Scientists have concluded it's going to be more difficult than they initially thought to reduce phosphorus loads into Lake Erie by 40%.
That's the target set by Great Lakes states.
Phosphorus is a crop fertilizer that also encourages cyanobacterial blooms.
Rebecca Muenich worked on a study to evaluate ways to control the blooms.
Meunich is a former researcher at the University of Michigan's Graham Sustainability Institute, and now an assistant professor at Arizona State University.
Meunich says it's hard to identify which farms are most responsible for excess phosphorus. Another problem is so-called "legacy" phosphorus.
"Likely there is a lot of buildup of phosphorus in the soils, maybe in the stream banks and that's being released, that hasn't been applied this year," she says.

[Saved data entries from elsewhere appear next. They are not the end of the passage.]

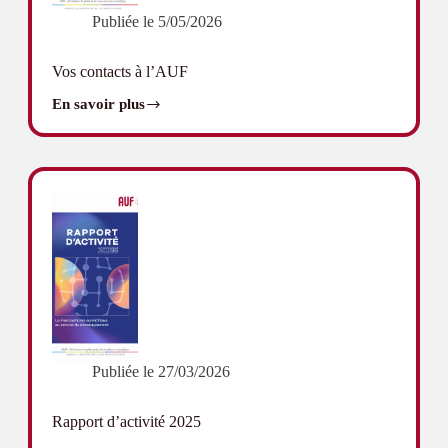
Publiée le
5/05/2026
Vos contacts à l’AUF
En savoir plus
Vos
contacts
à
l’AUF
Publiée le
27/03/2026
Rapport d’activité 2025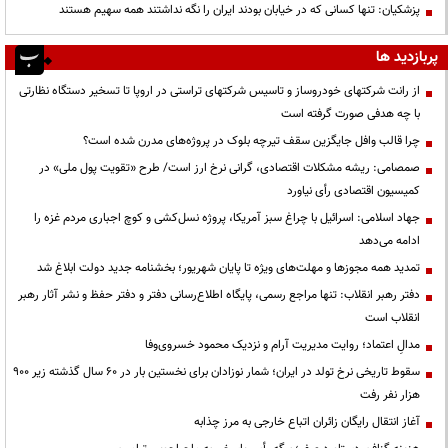
پزشکیان: تنها کسانی که در خیابان بودند ایران را نگه نداشتند همه سهیم هستند
پربازدید ها
از رانت‌ شرکتهای خودروساز و تاسیس شرکتهای تراستی در اروپا تا تسخیر دستگاه نظارتی
با چه هدفی صورت گرفته است
چرا قالب وافل جایگزین سقف تیرچه بلوک در پروژه‌های مدرن شده است؟
صمصامی: ریشه مشکلات اقتصادی، گرانی نرخ ارز است/ طرح «تقویت پول ملی» در
کمیسیون اقتصادی رأی نیاورد
جهاد اسلامی: اسرائیل با چراغ سبز آمریکا، پروژه نسل‌کشی و کوچ اجباری مردم غزه را
ادامه می‌دهد
تمدید همه مجوزها و مهلت‌های ویژه تا پایان شهریور؛ بخشنامه جدید دولت ابلاغ شد
دفتر رهبر انقلاب: تنها مراجع رسمی، پایگاه اطلاع‌رسانی دفتر و دفتر حفظ و نشر آثار رهبر
انقلاب است
مدالِ اعتماد؛ روایت مدیریت آرام و نزدیک محمود خسروی‌وفا
سقوط تاریخی نرخ تولد در ایران؛ شمار نوزادان برای نخستین بار در ۶۰ سال گذشته زیر ۹۰۰
هزار نفر رفت
آغاز انتقال رایگان زائران اتباع خارجی به مرز چذابه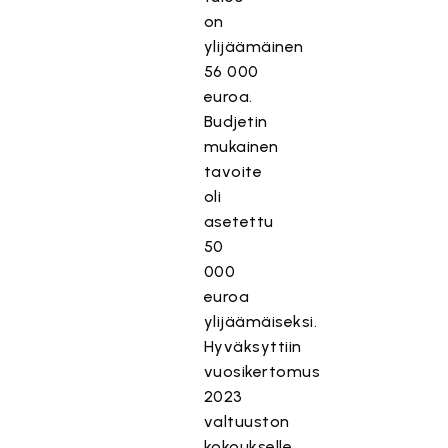
on
ylijäämäinen
56 000
euroa.
Budjetin
mukainen
tavoite
oli
asetettu
50
000
euroa
ylijäämäiseksi.
Hyväksyttiin
vuosikertomus
2023
valtuuston
kokoukselle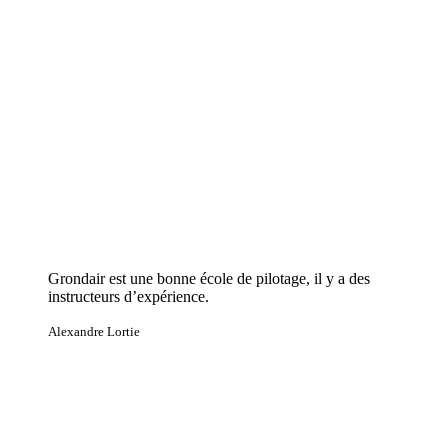
Grondair est une bonne école de pilotage, il y a des
instructeurs d’expérience.
Alexandre Lortie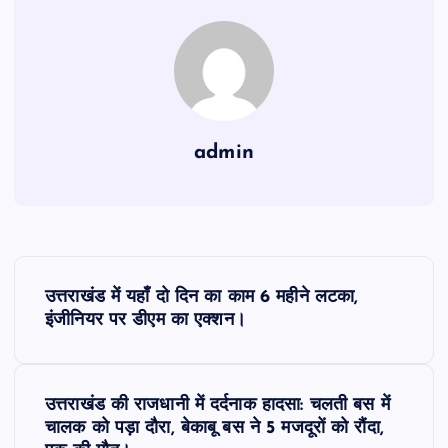
admin
P
उत्तराखंड में यहाँ दो दिन का काम 6 महीने लटका,
o
इंजीनियर पर डीएम का एक्शन।
s
उत्तराखंड की राजधानी में दर्दनाक हादसा: चलती बस में
t
चालक को पड़ा दौरा, बेकाबू बस ने 5 मजदूरों को रौंदा,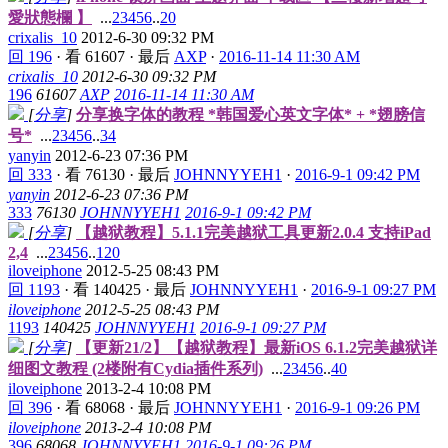
愛狀態欄 】
...
2
3
4
5
6
..
20
crixalis_10
2012-6-30 09:32 PM
回 196
·
看 61607
·
最后
AXP
·
2016-11-14 11:30 AM
crixalis_10
2012-6-30 09:32 PM
196
61607
AXP
2016-11-14 11:30 AM
[
分享
]
分享换字体的教程 *韩国爱心英文字体* + *翅膀信
号*
...
2
3
4
5
6
..
34
yanyin
2012-6-23 07:36 PM
回 333
·
看 76130
·
最后
JOHNNYYEH1
·
2016-9-1 09:42 PM
yanyin
2012-6-23 07:36 PM
333
76130
JOHNNYYEH1
2016-9-1 09:42 PM
[
分享
]
【越狱教程】5.1.1完美越狱工具更新2.0.4 支持iPad
2,4
...
2
3
4
5
6
..
120
iloveiphone
2012-5-25 08:43 PM
回 1193
·
看 140425
·
最后
JOHNNYYEH1
·
2016-9-1 09:27 PM
iloveiphone
2012-5-25 08:43 PM
1193
140425
JOHNNYYEH1
2016-9-1 09:27 PM
[
分享
]
【更新21/2】【越狱教程】最新iOS 6.1.2完美越狱详
细图文教程 (2楼附有Cydia插件系列)
...
2
3
4
5
6
..
40
iloveiphone
2013-2-4 10:08 PM
回 396
·
看 68068
·
最后
JOHNNYYEH1
·
2016-9-1 09:26 PM
iloveiphone
2013-2-4 10:08 PM
396
68068
JOHNNYYEH1
2016-9-1 09:26 PM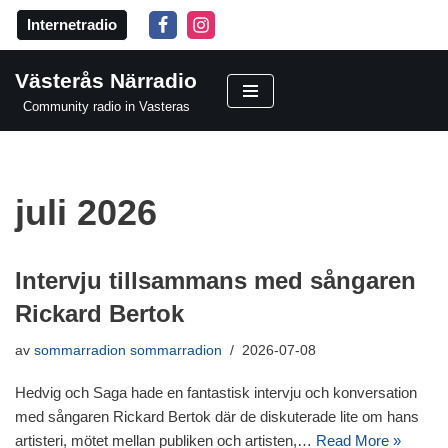
Internetradio
Hoppa
till
Västerås Närradio
innehåll
Community radio in Vasteras
juli 2026
Intervju tillsammans med sångaren
Rickard Bertok
av
sommarradion sommarradion
2026-07-08
Hedvig och Saga hade en fantastisk intervju och konversation
med sångaren Rickard Bertok där de diskuterade lite om hans
artisteri, mötet mellan publiken och artisten,…
Read More »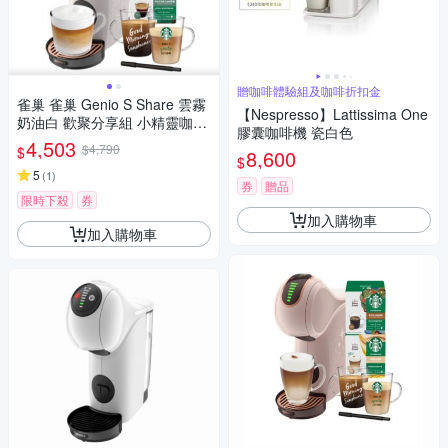
贈咖啡體驗組及咖啡折扣金
雀巢 雀巢 Genio S Share 雲霧
【Nespresso】Lattissima One
奶油白 歡聚分享組 小精靈咖啡
膠囊咖啡機 瓷白色
機
4,503
$4,790
$
8,600
$
5
(
1
)
券
贈品
限時下殺
券
加入購物車
加入購物車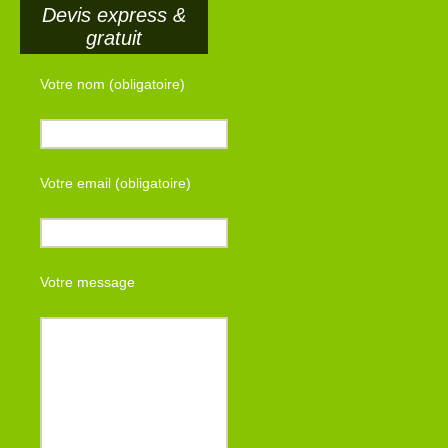
Devis express &
gratuit
Votre nom (obligatoire)
Votre email (obligatoire)
Votre message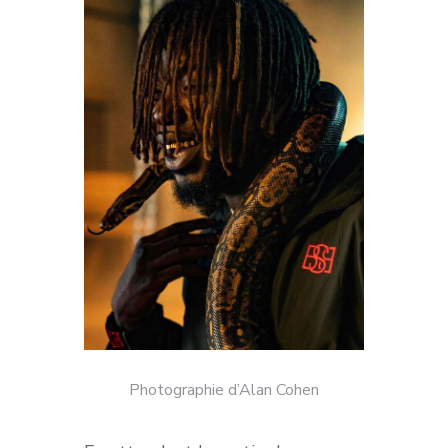
Photographie d’Alan Cohen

Meunich says there are methods known to be effective at reducing phosphorus from getting into streams. One is simply to apply less fertilizer, applying it only where it is needed.
Another is sub-surface application of fertilizer.
"There are ways to get that phosphorus into the soil so it's closer to where the crops need it," says Meunich. "And then it's not as vulnerable to runoff."
Another control measure that is effective is the planting of strips of vegetation in between farm fields and nearby waterways.
Meunich says she hopes the study encourages people to increase their efforts to push for better policies and initiatives to protect the Great Lakes.
Environmental groups say Great Lakes states should make the implementation of phosphorus control measures mandatory for owners of crop farms and livestock farms. Most programs currently are voluntary.